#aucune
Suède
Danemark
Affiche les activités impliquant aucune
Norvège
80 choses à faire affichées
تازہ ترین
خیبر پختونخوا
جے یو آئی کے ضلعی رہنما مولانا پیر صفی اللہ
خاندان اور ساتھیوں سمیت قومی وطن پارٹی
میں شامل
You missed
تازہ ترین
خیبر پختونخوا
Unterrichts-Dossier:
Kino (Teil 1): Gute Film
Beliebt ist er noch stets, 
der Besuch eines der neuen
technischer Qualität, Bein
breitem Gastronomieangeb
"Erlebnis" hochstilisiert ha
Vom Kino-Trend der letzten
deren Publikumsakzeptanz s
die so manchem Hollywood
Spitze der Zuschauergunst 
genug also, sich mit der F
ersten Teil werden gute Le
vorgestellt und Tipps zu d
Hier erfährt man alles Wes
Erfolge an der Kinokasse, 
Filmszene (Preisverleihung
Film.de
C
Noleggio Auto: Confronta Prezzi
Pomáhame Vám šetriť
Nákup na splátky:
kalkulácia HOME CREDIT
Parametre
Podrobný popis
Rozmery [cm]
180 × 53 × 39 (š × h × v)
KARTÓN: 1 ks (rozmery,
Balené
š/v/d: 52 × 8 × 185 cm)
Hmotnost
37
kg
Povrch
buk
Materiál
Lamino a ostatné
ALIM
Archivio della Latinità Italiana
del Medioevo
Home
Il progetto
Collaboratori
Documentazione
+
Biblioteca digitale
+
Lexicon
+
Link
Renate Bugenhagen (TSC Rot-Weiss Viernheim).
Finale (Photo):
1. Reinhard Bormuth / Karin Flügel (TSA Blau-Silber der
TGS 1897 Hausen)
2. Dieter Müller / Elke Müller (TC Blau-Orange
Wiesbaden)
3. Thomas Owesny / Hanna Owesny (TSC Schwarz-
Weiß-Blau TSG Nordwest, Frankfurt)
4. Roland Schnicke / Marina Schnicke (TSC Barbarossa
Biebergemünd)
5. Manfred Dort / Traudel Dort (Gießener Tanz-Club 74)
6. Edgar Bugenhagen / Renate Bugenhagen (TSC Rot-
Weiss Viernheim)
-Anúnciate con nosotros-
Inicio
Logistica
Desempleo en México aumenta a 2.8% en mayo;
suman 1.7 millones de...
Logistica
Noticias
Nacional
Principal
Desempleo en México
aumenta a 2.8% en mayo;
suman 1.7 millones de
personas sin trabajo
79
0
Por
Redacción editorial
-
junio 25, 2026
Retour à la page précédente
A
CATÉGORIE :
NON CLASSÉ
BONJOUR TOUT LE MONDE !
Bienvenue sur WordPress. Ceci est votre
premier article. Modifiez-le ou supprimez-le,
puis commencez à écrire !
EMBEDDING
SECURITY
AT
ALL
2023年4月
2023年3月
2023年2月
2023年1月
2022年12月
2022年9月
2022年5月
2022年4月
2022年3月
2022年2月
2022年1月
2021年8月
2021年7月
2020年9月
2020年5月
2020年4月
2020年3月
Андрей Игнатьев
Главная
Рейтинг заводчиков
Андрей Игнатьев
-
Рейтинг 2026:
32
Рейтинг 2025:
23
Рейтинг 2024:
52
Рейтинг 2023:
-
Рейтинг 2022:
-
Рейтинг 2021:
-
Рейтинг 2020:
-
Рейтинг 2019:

◆ ◆ ◆ ◆ ◆ ◆ ◆

Aim of the exercise>
Repeat the data exactly as it was given above.

Response to the task>
#aucune
Suède
Danemark
Affiche les activités impliquant aucune
Norvège
80 choses à faire affichées
تازہ ترین
خیبر پختونخوا
جے یو آئی کے ضلعی رہنما مولانا پیر صفی اللہ
خاندان اور ساتھیوں سمیت قومی وطن پارٹی
میں شامل
You missed
تازہ ترین
خیبر پختونخوا
Unterrichts-Dossier:
Kino (Teil 1): Gute Film
Beliebt ist er noch stets, 
der Besuch eines der neuen
technischer Qualität, Bein
breitem Gastronomieangeb
"Erlebnis" hochstilisiert ha
Vom Kino-Trend der letzten
deren Publikumsakzeptanz s
die so manchem Hollywood
Spitze der Zuschauergunst 
genug also, sich mit der F
ersten Teil werden gute Le
vorgestellt und Tipps zu d
Hier erfährt man alles Wes
Erfolge an der Kinokasse, 
Filmszene (Preisverleihung
Film.de
C
Noleggio Auto: Confronta Prezzi
Pomáhame Vám šetriť
Nákup na splátky:
kalkulácia HOME CREDIT
Parametre
Podrobný popis
Rozmery [cm]
180 × 53 × 39 (š × h × v)
KARTÓN: 1 ks (rozmery,
Balené
š/v/d: 52 × 8 × 185 cm)
Hmotnost
37
kg
Povrch
buk
Materiál
Lamino a ostatné
ALIM
Archivio della Latinità Italiana
del Medioevo
Home
Il progetto
Collaboratori
Documentazione
+
Biblioteca digitale
+
Lexicon
+
Link
Renate Bugenhagen (TSC Rot-Weiss Viernheim).
Finale (Photo):
1. Reinhard Bormuth / Karin Flügel (TSA Blau-Silber der
TGS 1897 Hausen)
2. Dieter Müller / Elke Müller (TC Blau-Orange
Wiesbaden)
3. Thomas Owesny / Hanna Owesny (TSC Schwarz-
Weiß-Blau TSG Nordwest, Frankfurt)
4. Roland Schnicke / Marina Schnicke (TSC Barbarossa
Biebergemünd)
5. Manfred Dort / Traudel Dort (Gießener Tanz-Club 74)
6. Edgar Bugenhagen / Renate Bugenhagen (TSC Rot-
Weiss Viernheim)
-Anúnciate con nosotros-
Inicio
Logistica
Desempleo en México aumenta a 2.8% en mayo;
suman 1.7 millones de...
Logistica
Noticias
Nacional
Principal
Desempleo en México
aumenta a 2.8% en mayo;
suman 1.7 millones de
personas sin trabajo
79
0
Por
Redacción editorial
-
junio 25, 2026
Retour à la page précédente
A
CATÉGORIE :
NON CLASSÉ
BONJOUR TOUT LE MONDE !
Bienvenue sur WordPress. Ceci est votre
premier article. Modifiez-le ou supprimez-le,
puis commencez à écrire !
EMBEDDING
SECURITY
AT
ALL
2023年4月
2023年3月
2023年2月
2023年1月
2022年12月
2022年9月
2022年5月
2022年4月
2022年3月
2022年2月
2022年1月
2021年8月
2021年7月
2020年9月
2020年5月
2020年4月
2020年3月
Андрей Игнатьев
Главная
Рейтинг заводчиков
Андрей Игнатьев
-
Рейтинг 2026:
32
Рейтинг 2025:
23
Рейтинг 2024:
52
Рейтинг 2023:
-
Рейтинг 2022:
-
Рейтинг 2021:
-
Рейтинг 2020:
-
Рейтинг 2019:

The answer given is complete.